Action item:
Transcribe the records below line by line, exactly as they read.

Plain-text document sources:
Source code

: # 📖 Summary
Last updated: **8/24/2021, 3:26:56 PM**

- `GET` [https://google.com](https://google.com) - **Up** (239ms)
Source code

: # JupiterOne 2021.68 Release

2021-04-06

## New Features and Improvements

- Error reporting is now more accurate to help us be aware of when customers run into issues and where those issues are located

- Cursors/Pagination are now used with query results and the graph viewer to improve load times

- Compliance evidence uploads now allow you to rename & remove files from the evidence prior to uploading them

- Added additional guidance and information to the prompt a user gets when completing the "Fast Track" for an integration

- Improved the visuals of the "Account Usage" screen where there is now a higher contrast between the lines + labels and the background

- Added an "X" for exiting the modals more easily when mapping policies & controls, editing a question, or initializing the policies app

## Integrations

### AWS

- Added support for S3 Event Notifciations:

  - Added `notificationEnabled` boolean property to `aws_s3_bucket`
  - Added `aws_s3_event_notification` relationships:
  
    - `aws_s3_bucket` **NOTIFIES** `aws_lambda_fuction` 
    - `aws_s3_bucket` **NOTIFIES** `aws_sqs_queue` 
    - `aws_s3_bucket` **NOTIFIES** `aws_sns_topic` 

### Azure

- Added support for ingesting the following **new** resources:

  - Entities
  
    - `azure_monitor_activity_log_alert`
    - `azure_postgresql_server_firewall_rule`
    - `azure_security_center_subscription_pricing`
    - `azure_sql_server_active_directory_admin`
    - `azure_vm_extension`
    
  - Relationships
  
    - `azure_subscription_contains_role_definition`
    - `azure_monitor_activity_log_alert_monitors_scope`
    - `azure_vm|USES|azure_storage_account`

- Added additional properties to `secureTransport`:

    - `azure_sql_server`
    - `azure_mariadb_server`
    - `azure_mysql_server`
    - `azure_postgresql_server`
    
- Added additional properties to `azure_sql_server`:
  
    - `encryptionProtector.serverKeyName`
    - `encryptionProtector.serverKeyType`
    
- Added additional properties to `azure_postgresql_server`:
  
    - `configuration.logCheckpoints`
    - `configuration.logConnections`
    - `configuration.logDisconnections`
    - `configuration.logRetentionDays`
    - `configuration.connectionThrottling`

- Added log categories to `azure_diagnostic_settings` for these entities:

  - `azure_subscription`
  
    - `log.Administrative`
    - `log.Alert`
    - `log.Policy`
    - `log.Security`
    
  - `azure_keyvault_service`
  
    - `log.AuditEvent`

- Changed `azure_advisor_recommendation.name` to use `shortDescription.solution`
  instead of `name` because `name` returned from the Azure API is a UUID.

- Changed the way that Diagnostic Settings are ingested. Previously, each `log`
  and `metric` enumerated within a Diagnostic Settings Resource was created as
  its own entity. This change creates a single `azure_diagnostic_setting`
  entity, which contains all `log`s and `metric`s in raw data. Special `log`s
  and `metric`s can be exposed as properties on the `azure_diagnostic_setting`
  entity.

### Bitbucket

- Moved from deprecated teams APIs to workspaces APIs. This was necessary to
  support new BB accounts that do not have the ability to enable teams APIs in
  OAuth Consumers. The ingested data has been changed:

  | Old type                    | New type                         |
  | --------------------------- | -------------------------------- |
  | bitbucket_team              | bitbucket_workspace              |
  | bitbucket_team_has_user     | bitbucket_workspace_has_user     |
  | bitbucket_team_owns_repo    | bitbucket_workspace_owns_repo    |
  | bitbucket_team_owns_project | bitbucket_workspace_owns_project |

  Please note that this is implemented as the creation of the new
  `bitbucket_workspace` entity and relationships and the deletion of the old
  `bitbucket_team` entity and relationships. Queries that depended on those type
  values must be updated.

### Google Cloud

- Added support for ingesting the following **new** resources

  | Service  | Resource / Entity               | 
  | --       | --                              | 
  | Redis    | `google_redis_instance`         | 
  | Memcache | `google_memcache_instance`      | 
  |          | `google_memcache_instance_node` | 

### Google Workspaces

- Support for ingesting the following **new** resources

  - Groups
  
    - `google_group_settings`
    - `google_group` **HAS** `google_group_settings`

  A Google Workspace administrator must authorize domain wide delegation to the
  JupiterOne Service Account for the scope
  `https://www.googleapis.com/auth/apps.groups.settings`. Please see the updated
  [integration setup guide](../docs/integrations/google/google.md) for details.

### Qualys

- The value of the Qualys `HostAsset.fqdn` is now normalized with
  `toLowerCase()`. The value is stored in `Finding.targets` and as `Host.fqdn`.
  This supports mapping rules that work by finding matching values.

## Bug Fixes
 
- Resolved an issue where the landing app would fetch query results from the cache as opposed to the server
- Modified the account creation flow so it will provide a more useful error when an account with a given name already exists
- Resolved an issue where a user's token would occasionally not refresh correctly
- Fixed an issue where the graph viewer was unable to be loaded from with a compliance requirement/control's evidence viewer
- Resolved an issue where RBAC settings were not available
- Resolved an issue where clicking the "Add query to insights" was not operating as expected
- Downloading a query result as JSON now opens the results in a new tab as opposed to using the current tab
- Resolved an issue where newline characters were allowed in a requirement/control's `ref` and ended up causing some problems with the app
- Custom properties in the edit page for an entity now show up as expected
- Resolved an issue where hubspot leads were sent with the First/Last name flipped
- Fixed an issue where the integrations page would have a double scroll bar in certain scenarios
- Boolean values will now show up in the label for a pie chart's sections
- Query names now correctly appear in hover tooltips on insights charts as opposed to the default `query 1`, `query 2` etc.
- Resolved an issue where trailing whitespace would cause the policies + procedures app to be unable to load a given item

Exercise solution:
Source code

: # 📖 Summary
Last updated: **8/24/2021, 3:26:56 PM**

- `GET` [https://google.com](https://google.com) - **Up** (239ms)
Source code

: # JupiterOne 2021.68 Release

2021-04-06

## New Features and Improvements

- Error reporting is now more accurate to help us be aware of when customers run into issues and where those issues are located

- Cursors/Pagination are now used with query results and the graph viewer to improve load times

- Compliance evidence uploads now allow you to rename & remove files from the evidence prior to uploading them

- Added additional guidance and information to the prompt a user gets when completing the "Fast Track" for an integration

- Improved the visuals of the "Account Usage" screen where there is now a higher contrast between the lines + labels and the background

- Added an "X" for exiting the modals more easily when mapping policies & controls, editing a question, or initializing the policies app

## Integrations

### AWS

- Added support for S3 Event Notifciations:

  - Added `notificationEnabled` boolean property to `aws_s3_bucket`
  - Added `aws_s3_event_notification` relationships:
  
    - `aws_s3_bucket` **NOTIFIES** `aws_lambda_fuction` 
    - `aws_s3_bucket` **NOTIFIES** `aws_sqs_queue` 
    - `aws_s3_bucket` **NOTIFIES** `aws_sns_topic` 

### Azure

- Added support for ingesting the following **new** resources:

  - Entities
  
    - `azure_monitor_activity_log_alert`
    - `azure_postgresql_server_firewall_rule`
    - `azure_security_center_subscription_pricing`
    - `azure_sql_server_active_directory_admin`
    - `azure_vm_extension`
    
  - Relationships
  
    - `azure_subscription_contains_role_definition`
    - `azure_monitor_activity_log_alert_monitors_scope`
    - `azure_vm|USES|azure_storage_account`

- Added additional properties to `secureTransport`:

    - `azure_sql_server`
    - `azure_mariadb_server`
    - `azure_mysql_server`
    - `azure_postgresql_server`
    
- Added additional properties to `azure_sql_server`:
  
    - `encryptionProtector.serverKeyName`
    - `encryptionProtector.serverKeyType`
    
- Added additional properties to `azure_postgresql_server`:
  
    - `configuration.logCheckpoints`
    - `configuration.logConnections`
    - `configuration.logDisconnections`
    - `configuration.logRetentionDays`
    - `configuration.connectionThrottling`

- Added log categories to `azure_diagnostic_settings` for these entities:

  - `azure_subscription`
  
    - `log.Administrative`
    - `log.Alert`
    - `log.Policy`
    - `log.Security`
    
  - `azure_keyvault_service`
  
    - `log.AuditEvent`

- Changed `azure_advisor_recommendation.name` to use `shortDescription.solution`
  instead of `name` because `name` returned from the Azure API is a UUID.

- Changed the way that Diagnostic Settings are ingested. Previously, each `log`
  and `metric` enumerated within a Diagnostic Settings Resource was created as
  its own entity. This change creates a single `azure_diagnostic_setting`
  entity, which contains all `log`s and `metric`s in raw data. Special `log`s
  and `metric`s can be exposed as properties on the `azure_diagnostic_setting`
  entity.

### Bitbucket

- Moved from deprecated teams APIs to workspaces APIs. This was necessary to
  support new BB accounts that do not have the ability to enable teams APIs in
  OAuth Consumers. The ingested data has been changed:

  | Old type                    | New type                         |
  | --------------------------- | -------------------------------- |
  | bitbucket_team              | bitbucket_workspace              |
  | bitbucket_team_has_user     | bitbucket_workspace_has_user     |
  | bitbucket_team_owns_repo    | bitbucket_workspace_owns_repo    |
  | bitbucket_team_owns_project | bitbucket_workspace_owns_project |

  Please note that this is implemented as the creation of the new
  `bitbucket_workspace` entity and relationships and the deletion of the old
  `bitbucket_team` entity and relationships. Queries that depended on those type
  values must be updated.

### Google Cloud

- Added support for ingesting the following **new** resources

  | Service  | Resource / Entity               | 
  | --       | --                              | 
  | Redis    | `google_redis_instance`         | 
  | Memcache | `google_memcache_instance`      | 
  |          | `google_memcache_instance_node` | 

### Google Workspaces

- Support for ingesting the following **new** resources

  - Groups
  
    - `google_group_settings`
    - `google_group` **HAS** `google_group_settings`

  A Google Workspace administrator must authorize domain wide delegation to the
  JupiterOne Service Account for the scope
  `https://www.googleapis.com/auth/apps.groups.settings`. Please see the updated
  [integration setup guide](../docs/integrations/google/google.md) for details.

### Qualys

- The value of the Qualys `HostAsset.fqdn` is now normalized with
  `toLowerCase()`. The value is stored in `Finding.targets` and as `Host.fqdn`.
  This supports mapping rules that work by finding matching values.

## Bug Fixes
 
- Resolved an issue where the landing app would fetch query results from the cache as opposed to the server
- Modified the account creation flow so it will provide a more useful error when an account with a given name already exists
- Resolved an issue where a user's token would occasionally not refresh correctly
- Fixed an issue where the graph viewer was unable to be loaded from with a compliance requirement/control's evidence viewer
- Resolved an issue where RBAC settings were not available
- Resolved an issue where clicking the "Add query to insights" was not operating as expected
- Downloading a query result as JSON now opens the results in a new tab as opposed to using the current tab
- Resolved an issue where newline characters were allowed in a requirement/control's `ref` and ended up causing some problems with the app
- Custom properties in the edit page for an entity now show up as expected
- Resolved an issue where hubspot leads were sent with the First/Last name flipped
- Fixed an issue where the integrations page would have a double scroll bar in certain scenarios
- Boolean values will now show up in the label for a pie chart's sections
- Query names now correctly appear in hover tooltips on insights charts as opposed to the default `query 1`, `query 2` etc.
- Resolved an issue where trailing whitespace would cause the policies + procedures app to be unable to load a given item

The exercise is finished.